Downing v. Abercrombie & Fitch

     In another right-of-publicity case -- this one involving a clothing catalogue -- the Ninth Circuit reversed a lower court’s ruling on summary judgment that the First Amendment barred the plaintiffs’ publicity and Lanham Act claims.  Downing v. Abercrombie & Fitch, 265 F.3d 994 (9th Cir. 2001). 

     The plaintiffs were well-known surfers whose images were used in a clothing catalogue with a surfing theme.  The court held that the speech at issue -- the use of a photograph of the plaintiffs in the catalogue -- was commercial speech “not entitled to the full First Amendment protection” accorded noncommercial speech, and remanded the case to the lower court.  The appeals court did not analyze whether the use of the photograph in the catalogue would be sanctioned by the more limited First Amendment protection afforded commercial speech.


Comedy III Productions, Inc. v. Gary Saderup, Inc.

     The California Supreme Court held that the sale of T-shirts bearing an artist’s portrait of the Three Stooges violated the plaintiff’s right of publicity and was not protected by the First Amendment.  Comedy III Productions, Inc. v.

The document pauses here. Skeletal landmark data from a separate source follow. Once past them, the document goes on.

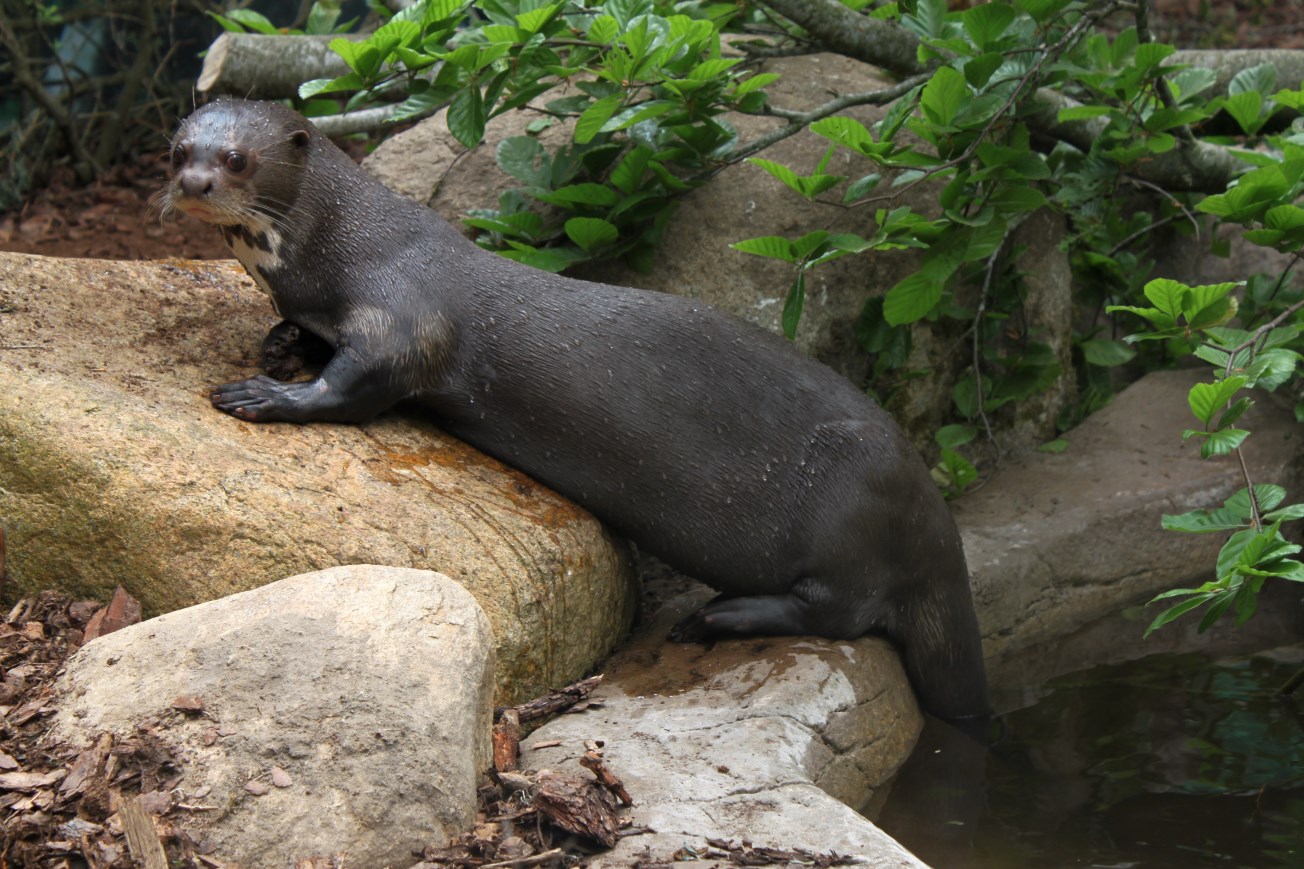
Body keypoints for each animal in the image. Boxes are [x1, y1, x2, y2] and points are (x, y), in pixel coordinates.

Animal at [161, 98, 989, 721]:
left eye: (236, 158)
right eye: (178, 149)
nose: (195, 182)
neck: (338, 249)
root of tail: (937, 528)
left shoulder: (403, 313)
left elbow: (362, 382)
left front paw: (262, 394)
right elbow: (305, 335)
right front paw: (279, 344)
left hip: (853, 503)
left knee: (841, 612)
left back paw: (718, 616)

Gary Saderup, Inc., 25 Cal. 4th 387 (Cal. 2001).  The court had to balance the publicity right protecting the economic value of a celebrity’s fame with the First Amendment right to comment on, parody, and make other expressive uses of a celebrity’s image.

     In this balancing process, the court focused on the extent to which the artist’s work was “transformative.”  The court found that the work at issue -- a literal depiction of the images of the Three Stooges -- was not transformative, noting that its marketability and economic value derived primarily from the fame of the celebrities depicted.